- #36
twofish-quant
- 6,821
- 20
turbo-1 said:6dF turned up a void 3.5 billion light-years across, so there is currently evidence of large-scale structure at least that large, and there may be much larger structures that we can observe, given improvements in instrumentation, including better optics and greater detector sensitivity.
It's fairly unlikely. You can do angular correlations, and if you do that, you'll find that there is a huge dropoff in the power spectrum once you exceed a certain angle. One problem with doing distance correlations is that you don't know whether or not you are seeing a real correlation or some galaxy evolution or observational selection effect.
With voids framed by filaments and walls of galaxy clusters, the distribution of matter in space takes on a foamy appearance.
Which is pretty inconsistent with anything that has been suggested that is wildly different from the big bang. Foams aren't fractals. If the distribution of the galaxies were determined by something like plasma physics, you'd get a cascade at all scales in which you have something that looks nothing like a foam.
A challenge for modern cosmology could arise from the discovery of structures on larger and larger scales, because the formation of structure through gravitational accretion takes time, and the Big Bang theory contains a self-imposed limit on the time available in which structure can form.
Yes, but remember that all this was written in the 1970's. Things have progressed since then.
So people in the 1980's and 1990's were specifically looking for structures that could challenge the big bang. The stuff that they did find required some model tweaking, killed a few scenarios, but ended up not challenging the BB in a major way. Now it is true that you have to assume three "tooth fairies" to get everything to work (inflation, dark matter, and dark energy), but that's a lot better than any alternative theory. Once you assume these three tooth fairies, you get massively detailed predictions about how the galaxies are distributed, abundances of elements, and the characteristics of the cosmic microwave background. The fact that people outside the field aren't aware of this, is more a failing of science journalism than anything else.
The problem is that you just can't wave your hands and say "plasma physics" and get people to take you seriously, because we have enough data that you really have a huge job trying to explain how something really weird explains the data better than any of the theories that you have.

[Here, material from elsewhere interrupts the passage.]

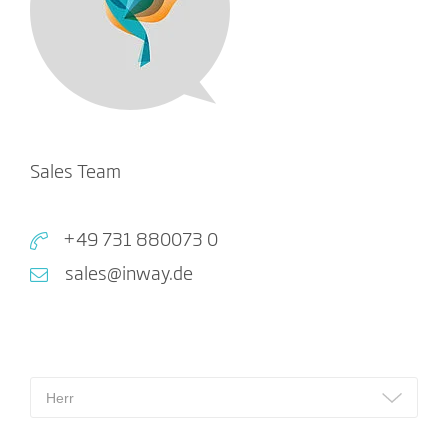
Sales Team
+49 731 880073 0
sales@inway.de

One big problem that you have if you start invoking plasma and magnetic fields is that what tends to happen when you have plasma and magnetic fields is that structures start breaking up. You get what is known as a Kormogarov cascade in which big eddies start breaking up and forming smaller eddies, and you end up with a hell of a time trouble to explain how you get big voids from that. If you take things that we know are due to plasma and magnetic fields (which you can do in the laboratory), you come up with a specific power spectrum that looks totally different from what we see in the galaxies.